The reports which I have received do not accord with the facts alleged in the hon. Member's Question. The reports do disclose, however, that an unfortunate mistake was made by the naval authorities at Devonport, which I very much regret, in that Mr. Stewart was confused with a rating also living in Glasgow, and who had the same surname, a Christian name also commencing with the letter A and a similar, though not of course identical, official number.
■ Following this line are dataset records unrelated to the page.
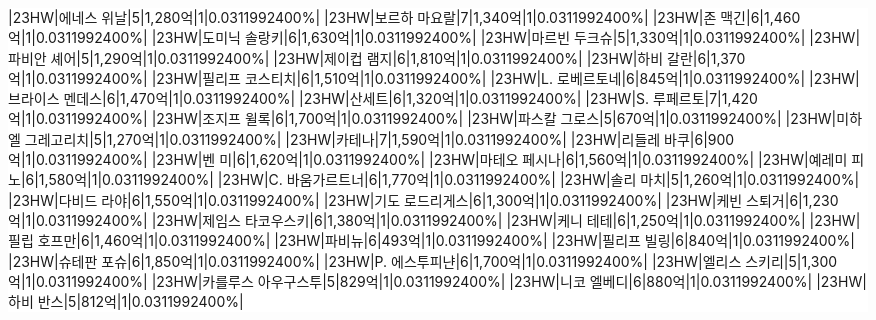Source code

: |23HW|에네스 위날|5|1,280억|1|0.0311992400%|
|23HW|보르하 마요랄|7|1,340억|1|0.0311992400%|
|23HW|존 맥긴|6|1,460억|1|0.0311992400%|
|23HW|도미닉 솔랑키|6|1,630억|1|0.0311992400%|
|23HW|마르빈 두크슈|5|1,330억|1|0.0311992400%|
|23HW|파비안 셰어|5|1,290억|1|0.0311992400%|
|23HW|제이컵 램지|6|1,810억|1|0.0311992400%|
|23HW|하비 갈란|6|1,370억|1|0.0311992400%|
|23HW|필리프 코스티치|6|1,510억|1|0.0311992400%|
|23HW|L. 로베르토네|6|845억|1|0.0311992400%|
|23HW|브라이스 멘데스|6|1,470억|1|0.0311992400%|
|23HW|산세트|6|1,320억|1|0.0311992400%|
|23HW|S. 루페르토|7|1,420억|1|0.0311992400%|
|23HW|조지프 윌록|6|1,700억|1|0.0311992400%|
|23HW|파스칼 그로스|5|670억|1|0.0311992400%|
|23HW|미하엘 그레고리치|5|1,270억|1|0.0311992400%|
|23HW|카테나|7|1,590억|1|0.0311992400%|
|23HW|리들레 바쿠|6|900억|1|0.0311992400%|
|23HW|벤 미|6|1,620억|1|0.0311992400%|
|23HW|마테오 페시나|6|1,560억|1|0.0311992400%|
|23HW|예레미 피노|6|1,580억|1|0.0311992400%|
|23HW|C. 바움가르트너|6|1,770억|1|0.0311992400%|
|23HW|솔리 마치|5|1,260억|1|0.0311992400%|
|23HW|다비드 라야|6|1,550억|1|0.0311992400%|
|23HW|기도 로드리게스|6|1,300억|1|0.0311992400%|
|23HW|케빈 스퇴거|6|1,230억|1|0.0311992400%|
|23HW|제임스 타코우스키|6|1,380억|1|0.0311992400%|
|23HW|케니 테테|6|1,250억|1|0.0311992400%|
|23HW|필립 호프만|6|1,460억|1|0.0311992400%|
|23HW|파비뉴|6|493억|1|0.0311992400%|
|23HW|필리프 빌링|6|840억|1|0.0311992400%|
|23HW|슈테판 포슈|6|1,850억|1|0.0311992400%|
|23HW|P. 에스투피냔|6|1,700억|1|0.0311992400%|
|23HW|엘리스 스키리|5|1,300억|1|0.0311992400%|
|23HW|카를루스 아우구스투|5|829억|1|0.0311992400%|
|23HW|니코 엘베디|6|880억|1|0.0311992400%|
|23HW|하비 반스|5|812억|1|0.0311992400%|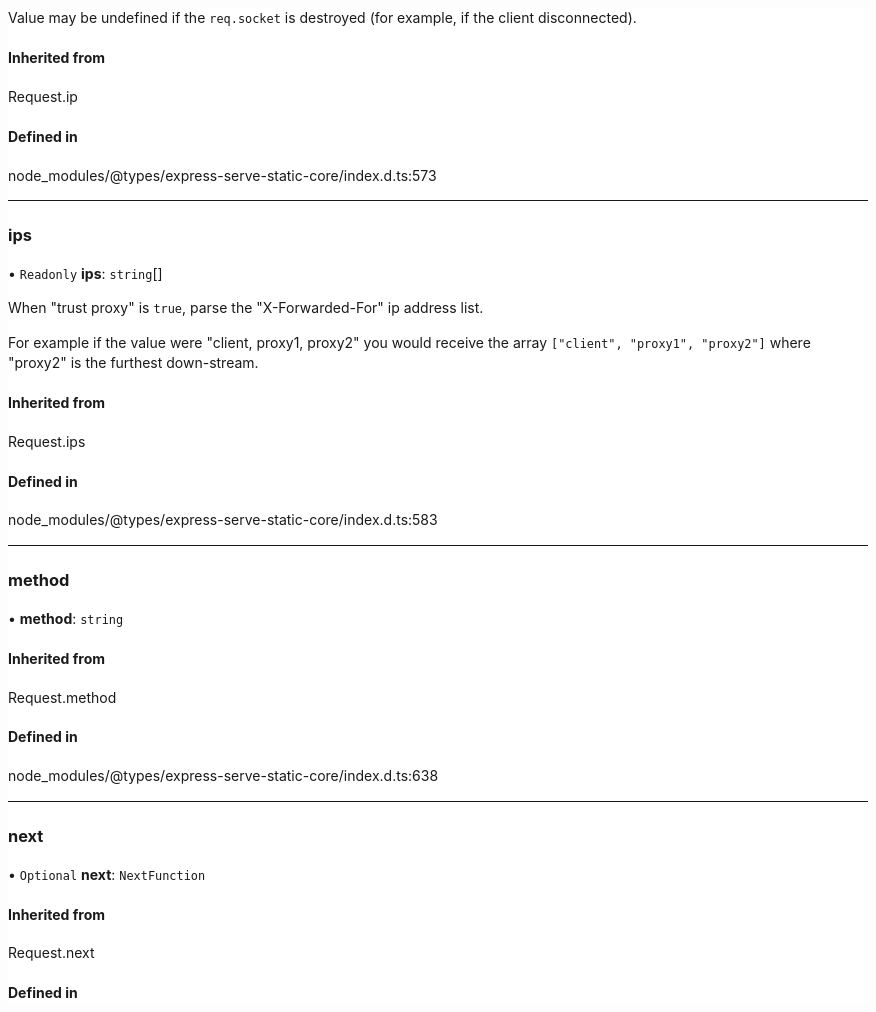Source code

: Value may be undefined if the `req.socket` is destroyed
(for example, if the client disconnected).

#### Inherited from

Request.ip

#### Defined in

node_modules/@types/express-serve-static-core/index.d.ts:573

___

### ips

• `Readonly` **ips**: `string`[]

When "trust proxy" is `true`, parse
the "X-Forwarded-For" ip address list.

For example if the value were "client, proxy1, proxy2"
you would receive the array `["client", "proxy1", "proxy2"]`
where "proxy2" is the furthest down-stream.

#### Inherited from

Request.ips

#### Defined in

node_modules/@types/express-serve-static-core/index.d.ts:583

___

### method

• **method**: `string`

#### Inherited from

Request.method

#### Defined in

node_modules/@types/express-serve-static-core/index.d.ts:638

___

### next

• `Optional` **next**: `NextFunction`

#### Inherited from

Request.next

#### Defined in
On 24th February, 1945, the naval authorities at Devonport requested the Dumbarton police by telegram to arrest one A[...] Stewart who was wanted as a deserter and whose official number and address in Glasgow were correctly given. Owing to the confusion which had unfortunately occurred, Mr. Alfred Stewart's address was wrongly associated with this rating, and since it was not known at which address the wanted man might be 1396W located, a further telegram was also sent to the Glasgow police stating the correct name and number of this rating, but giving the address 250, East Wellington Street, Parkhead, Glasgow. In consequence of this second telegram the Glasgow police called on Mr. Alfred Stewart on 25th February, when he produced a discharge certificate dated 15th January, 1943. This information was given to the naval authorities at Devonport, but, owing to the mistake which had occurred, they thought that this information referred to the rating who was wanted as a deserter and who had been marked as such on his records on 15th February, 1945. The naval authorities at Devonport therefore requested the naval authorities at Glasgow to verify the validity of the papers produced by Mr. Stewart. The latter authorities accordingly communicated with the police who on 27th February, 1945—not 5th February—again went to Mr. Stewart's house. Mr. Stewart voluntarily accompanied the police to a police box and on the way they passed only two persons and no crowd assembled. He was then conveyed in a police van to the Eastern Police Office, where he remained until the arrival of the Master-at-Arms who, on examining his papers, immediately informed the police that they were in order. Mr. Stewart then left the Police Office after having been there in all for fifty minutes. As soon as the naval authorities at Devonport were informed that Mr. Alfred Stewart's discharge papers were in order, the instructions which they had given to the Glasgow police were cancelled. I want to make it quite clear that there is no question of Mr. Alfred Stewart having been an absentee—he was in fact discharged medically unfit from the Royal Navy on 15th January, 1943, and I much regret the unfortunate mistake which occurred and the inconvenience which he was caused.